**INSTRUCTIONS TO FOLLOW**
Output, exactly as written, the lines below starting at the line containing "[439,238,541,255] Assigments ->" and ending at the line containing "(162, 278) none". Drop the pictures and keep both end lines.

**AVAILABLE RECORDS**
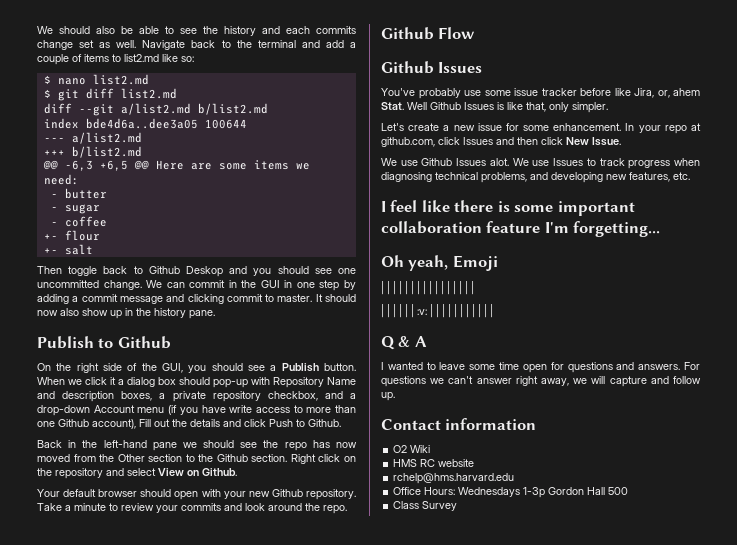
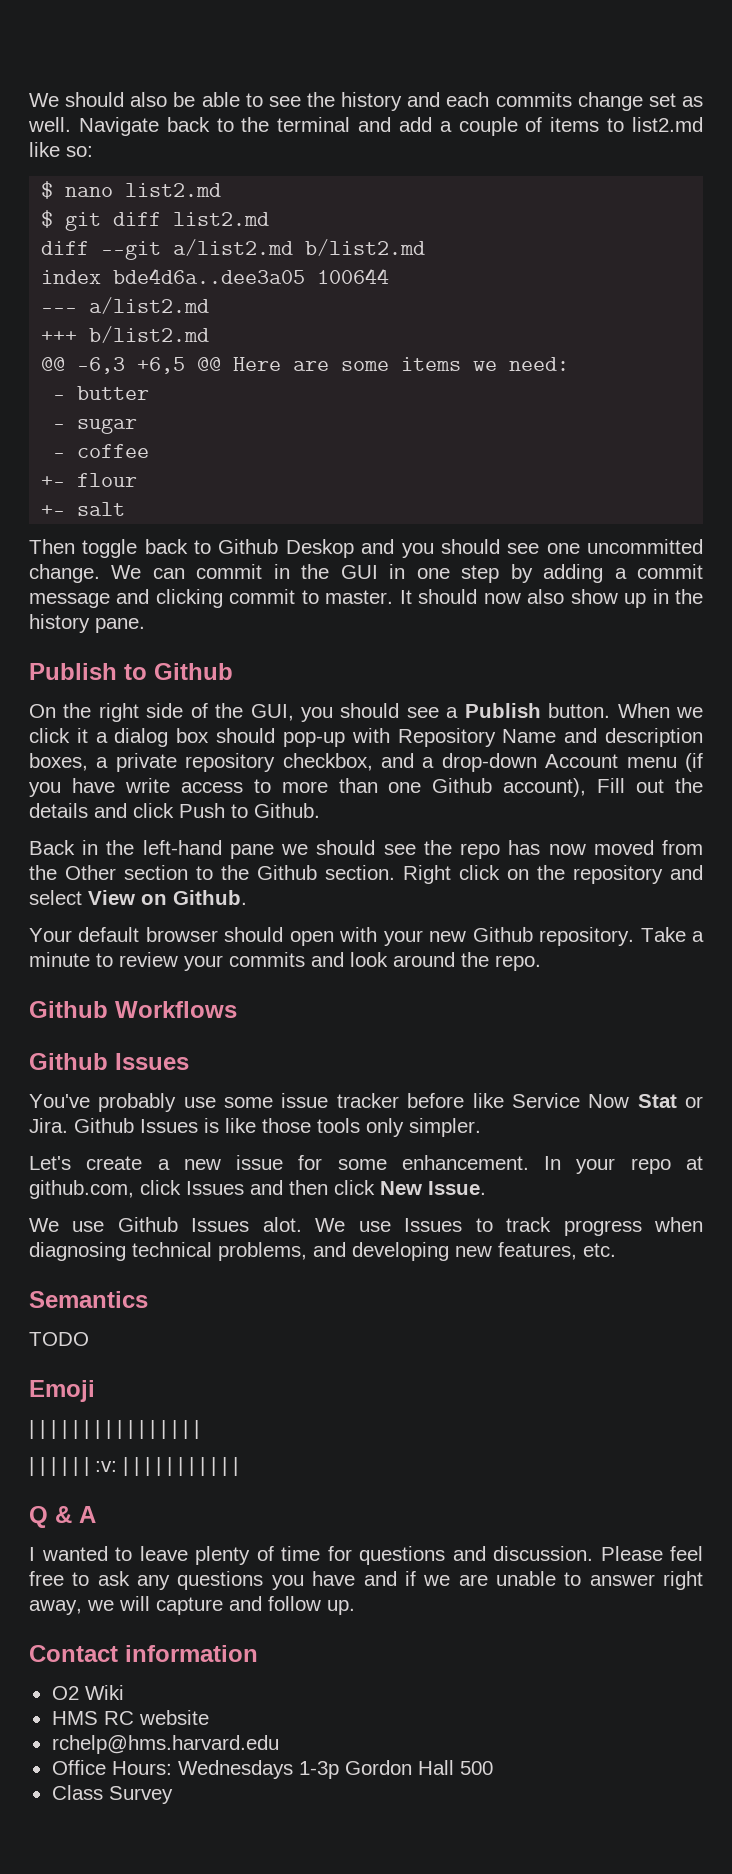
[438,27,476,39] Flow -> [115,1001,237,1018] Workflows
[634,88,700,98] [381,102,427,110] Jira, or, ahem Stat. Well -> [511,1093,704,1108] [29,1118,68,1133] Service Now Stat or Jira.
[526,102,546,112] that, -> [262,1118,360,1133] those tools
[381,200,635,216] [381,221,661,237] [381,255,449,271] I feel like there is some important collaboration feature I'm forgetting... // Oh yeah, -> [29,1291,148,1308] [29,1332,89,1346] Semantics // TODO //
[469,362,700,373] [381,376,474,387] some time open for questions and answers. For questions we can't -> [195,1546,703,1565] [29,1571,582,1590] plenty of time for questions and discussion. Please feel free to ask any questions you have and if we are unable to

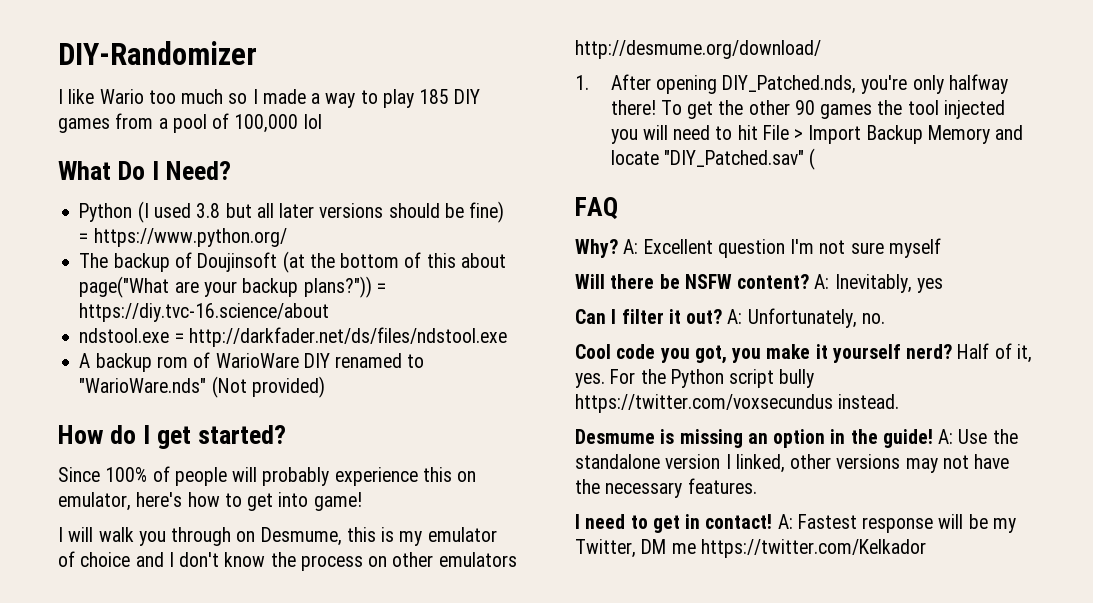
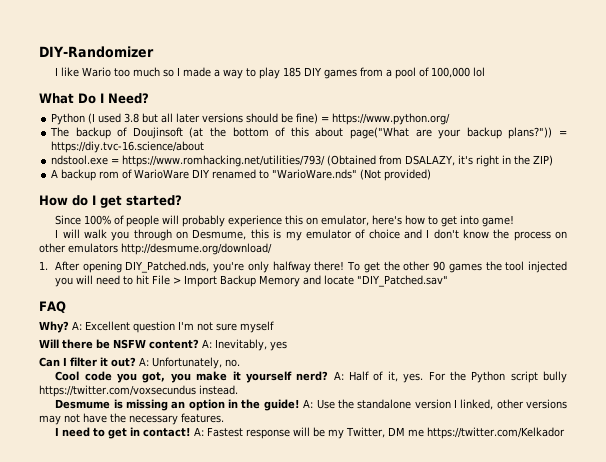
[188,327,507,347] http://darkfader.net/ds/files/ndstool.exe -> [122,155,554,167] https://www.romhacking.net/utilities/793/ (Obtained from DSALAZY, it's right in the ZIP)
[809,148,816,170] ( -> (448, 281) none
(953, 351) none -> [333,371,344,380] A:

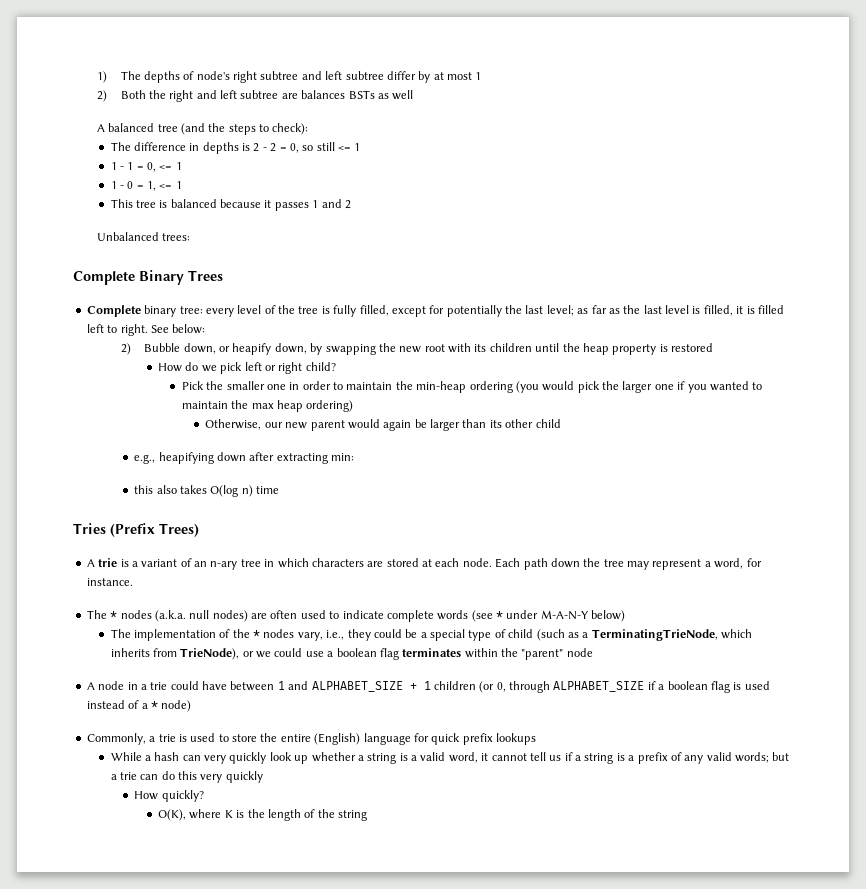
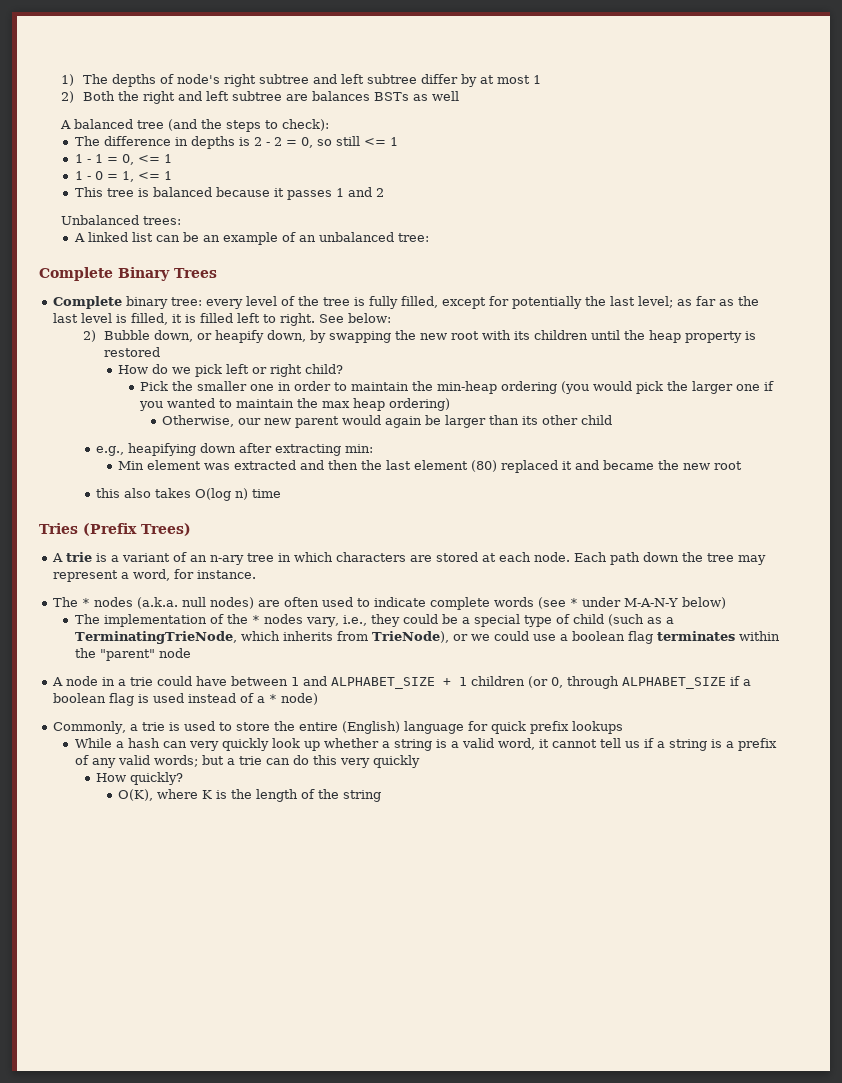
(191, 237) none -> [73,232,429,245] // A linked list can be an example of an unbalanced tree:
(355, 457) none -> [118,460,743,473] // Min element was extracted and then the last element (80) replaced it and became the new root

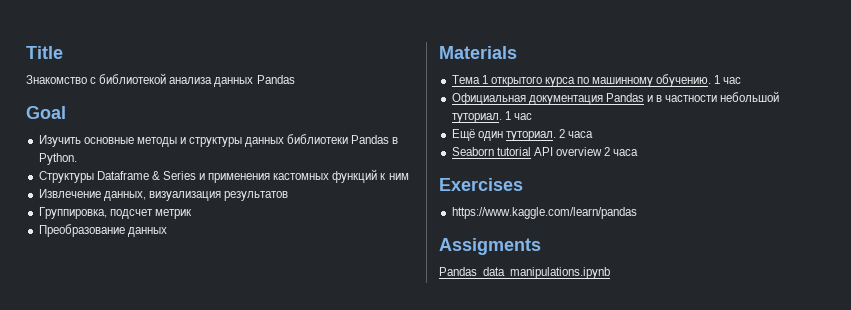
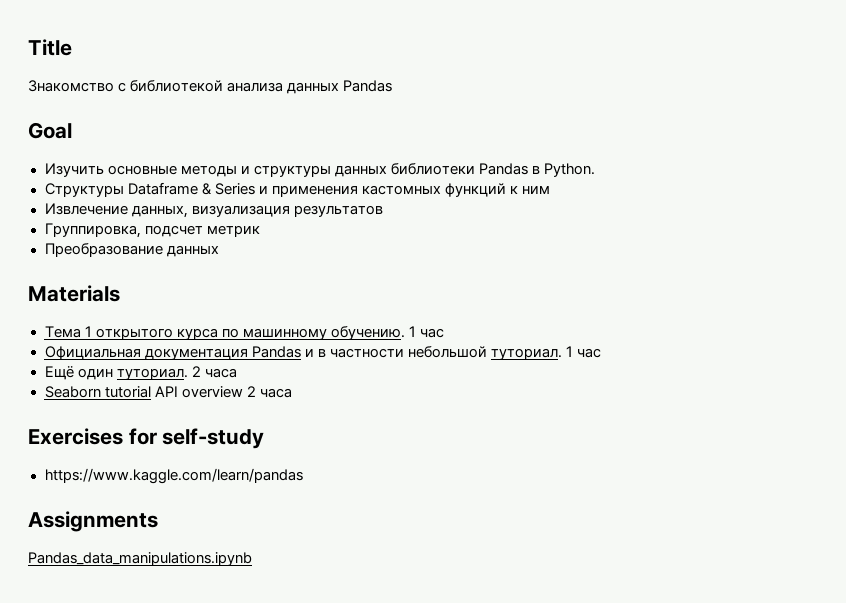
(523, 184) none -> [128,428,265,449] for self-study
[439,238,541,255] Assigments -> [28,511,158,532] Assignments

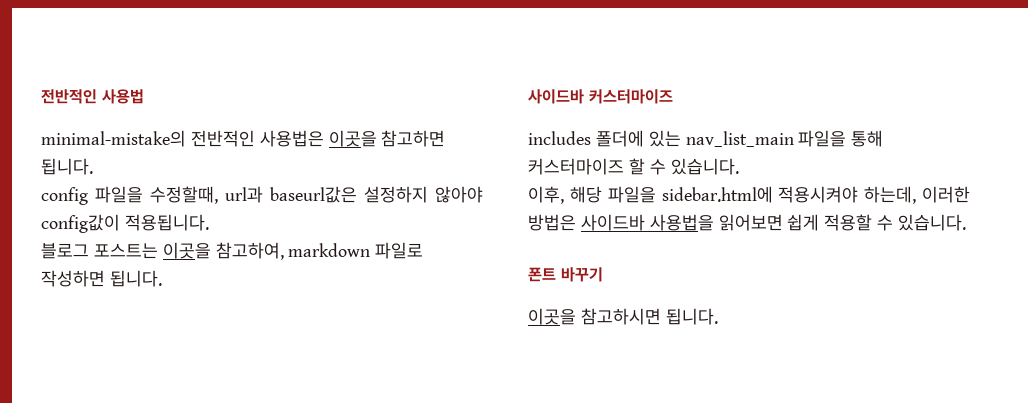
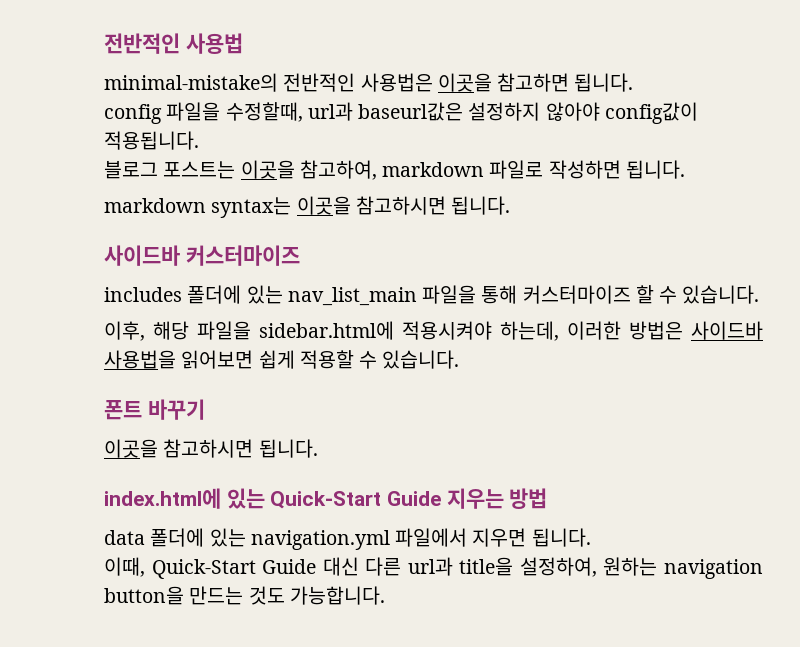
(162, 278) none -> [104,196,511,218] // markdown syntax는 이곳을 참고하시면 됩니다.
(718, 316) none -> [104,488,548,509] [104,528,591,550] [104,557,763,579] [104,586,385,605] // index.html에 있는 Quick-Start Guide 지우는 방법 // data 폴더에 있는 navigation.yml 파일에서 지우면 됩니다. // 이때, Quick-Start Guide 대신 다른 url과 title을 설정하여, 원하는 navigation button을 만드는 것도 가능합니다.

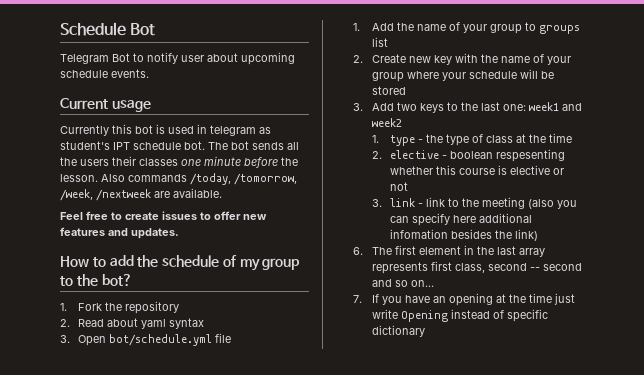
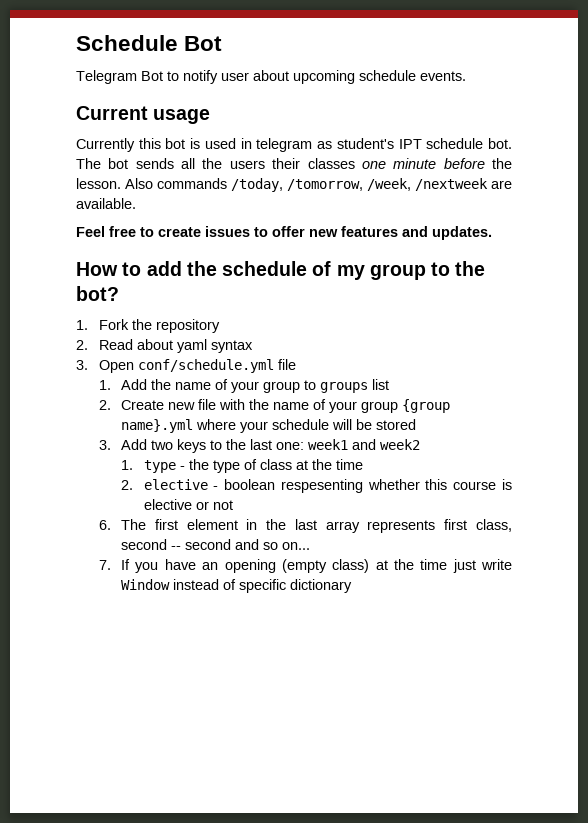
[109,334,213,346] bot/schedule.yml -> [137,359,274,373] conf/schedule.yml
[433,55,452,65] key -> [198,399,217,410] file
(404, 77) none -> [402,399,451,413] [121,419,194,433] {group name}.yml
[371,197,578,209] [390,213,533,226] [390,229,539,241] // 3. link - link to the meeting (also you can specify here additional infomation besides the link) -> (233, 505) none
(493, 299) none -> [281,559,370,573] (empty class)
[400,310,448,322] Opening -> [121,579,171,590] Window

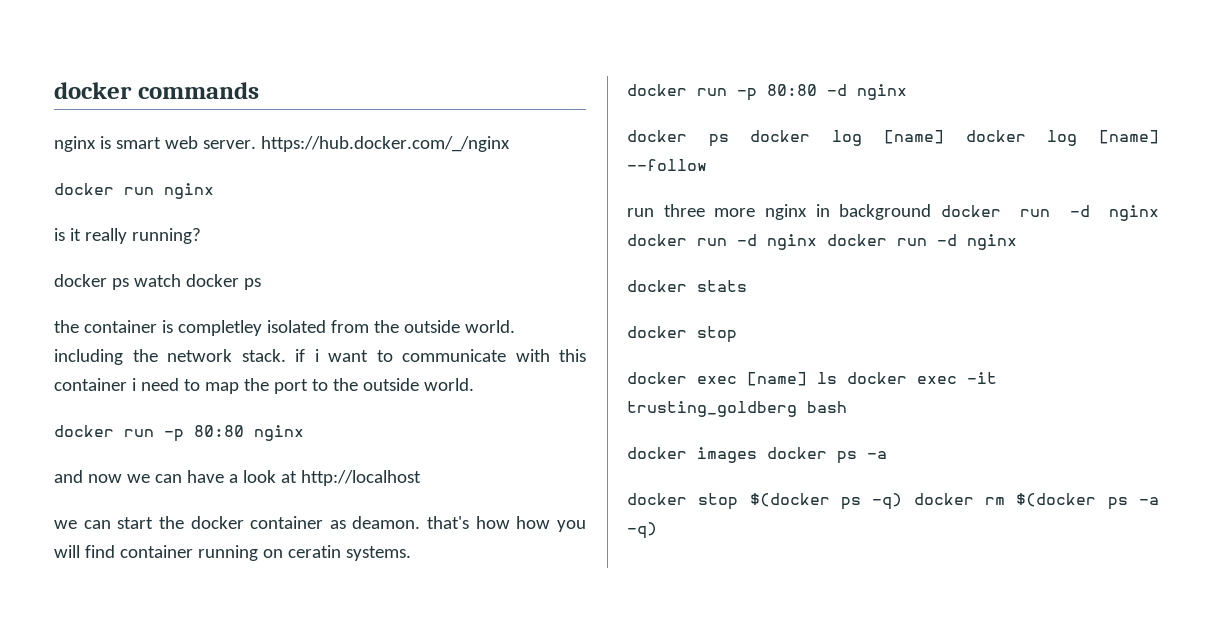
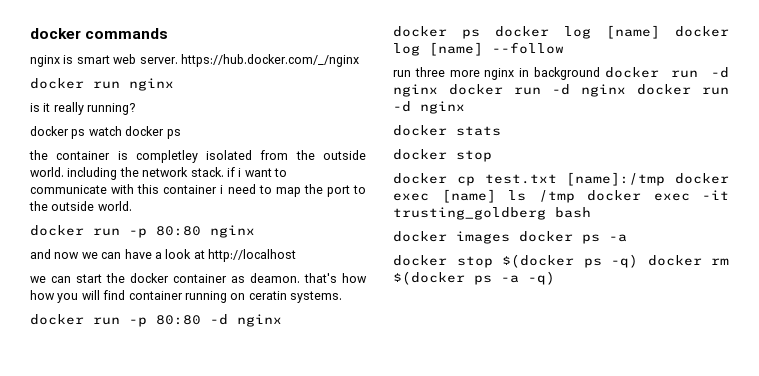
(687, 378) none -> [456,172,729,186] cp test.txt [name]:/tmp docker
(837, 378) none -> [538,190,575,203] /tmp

**ANSWER FOR THE TASK**
[439,238,541,255] Assigments -> [28,511,158,532] Assignments

(162, 278) none -> [104,196,511,218] // markdown syntax는 이곳을 참고하시면 됩니다.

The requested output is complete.